▶ **Tarefa**:
Responda com base no texto sobre o projeto Des.tampa:
1. Desde que ano o projeto é desenvolvido pelo UniCV?
2. Quantos quilos de tampinhas a Apae recebeu do UniCV em 2022?
3. Quem é a coordenadora de Responsabilidade Social do UniCV?

Dezenas de quilos de tampinhas de garrafas pet, lacres de latas, cartelas de remédio, esponjas e canetas deixaram de ir para o lixo e poluir o meio ambiente graças a um projeto desenvolvido pela instituição

Tampinhas e outros produtos são recolhidos nos eco pontos do campus e sede administrativa

O projeto Des.tampa, desenvolvido desde 2021 pelo Centro Universitário Cidade Verde (UniCV), tem sido responsável por evitar que dezenas de quilos de tampinhas de garrafas pet, lacres de latas de cerveja e refrigerante, cartelas de remédio, esponjas e canetas acabem no lixo e prejudiquem o meio ambiente.

No ano passado, o projeto conseguiu arrecadar mais de 370 quilos desses materiais, que foram destinados a entidades como a Apae e a Cooper Canção. Elas vendem esses resíduos para empresas de reciclagem e aproveitam os recursos para algumas de suas necessidades.

Somente a Apae recebeu 180 quilos de tampinhas do UniCV em 2022. A responsável pelo projeto na entidade, Cynthia Maiorquim Trovo, conta que parte das tampinhas é utilizada em ações pedagógicas com os alunos e parte vendida para uma empresa local, que faz a transformação do material. Segundo ela, o dinheiro arrecadado com as vendas ajuda a entidade a cuidar da sua manutenção.

O projeto

O projeto Des.tampa foi criado com a finalidade de praticar a responsabilidade no campo ambiental e social, envolvendo tanto a comunidade acadêmica (alunos, professores e colaboradores) quanto externa.

A coordenadora de Responsabilidade Social do UniCV, Izabeth Silveira, informa que a instituição realiza diversas campanhas de incentivo para despertar a consciência do seu público quanto à responsabilidade ambiental e já nota que há um impacto de uma pessoa sobre a outra neste tipo de ação. “Não só o público universitário tem coletado esses resíduos. Há pessoas da comunidade que tomaram conhecimento do projeto, estão separando e trazendo esse material para os nossos pontos de coleta, no campus universitário ou sede administrativa”, esclarece.

▶ **Dados extraídos**:

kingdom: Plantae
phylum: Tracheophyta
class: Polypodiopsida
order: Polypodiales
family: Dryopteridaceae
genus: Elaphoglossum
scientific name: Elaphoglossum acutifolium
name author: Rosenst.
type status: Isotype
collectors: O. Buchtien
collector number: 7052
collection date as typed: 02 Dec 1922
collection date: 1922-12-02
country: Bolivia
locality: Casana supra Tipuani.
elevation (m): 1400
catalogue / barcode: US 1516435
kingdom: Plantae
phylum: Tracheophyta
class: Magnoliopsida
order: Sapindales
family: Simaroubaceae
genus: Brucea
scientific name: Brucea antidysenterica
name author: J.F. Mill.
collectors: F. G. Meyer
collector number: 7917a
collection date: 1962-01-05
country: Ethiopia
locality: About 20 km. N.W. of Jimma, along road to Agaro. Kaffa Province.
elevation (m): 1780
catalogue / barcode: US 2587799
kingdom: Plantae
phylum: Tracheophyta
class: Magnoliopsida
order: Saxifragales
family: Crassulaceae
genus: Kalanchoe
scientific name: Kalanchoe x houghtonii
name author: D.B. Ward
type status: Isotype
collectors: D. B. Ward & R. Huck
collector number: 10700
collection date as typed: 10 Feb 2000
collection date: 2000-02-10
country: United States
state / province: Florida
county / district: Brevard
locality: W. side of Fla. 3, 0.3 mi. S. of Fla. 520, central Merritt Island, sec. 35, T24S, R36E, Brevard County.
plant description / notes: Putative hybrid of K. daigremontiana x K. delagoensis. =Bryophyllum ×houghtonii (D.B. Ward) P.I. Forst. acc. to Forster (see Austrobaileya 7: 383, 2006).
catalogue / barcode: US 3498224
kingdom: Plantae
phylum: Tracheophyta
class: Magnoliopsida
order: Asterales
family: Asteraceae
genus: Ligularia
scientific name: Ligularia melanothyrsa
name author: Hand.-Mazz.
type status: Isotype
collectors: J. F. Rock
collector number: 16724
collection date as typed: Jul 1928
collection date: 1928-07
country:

▶ **Resposta**:
1. Desde 2021.
2. 180 quilos.
3. Izabeth Silveira.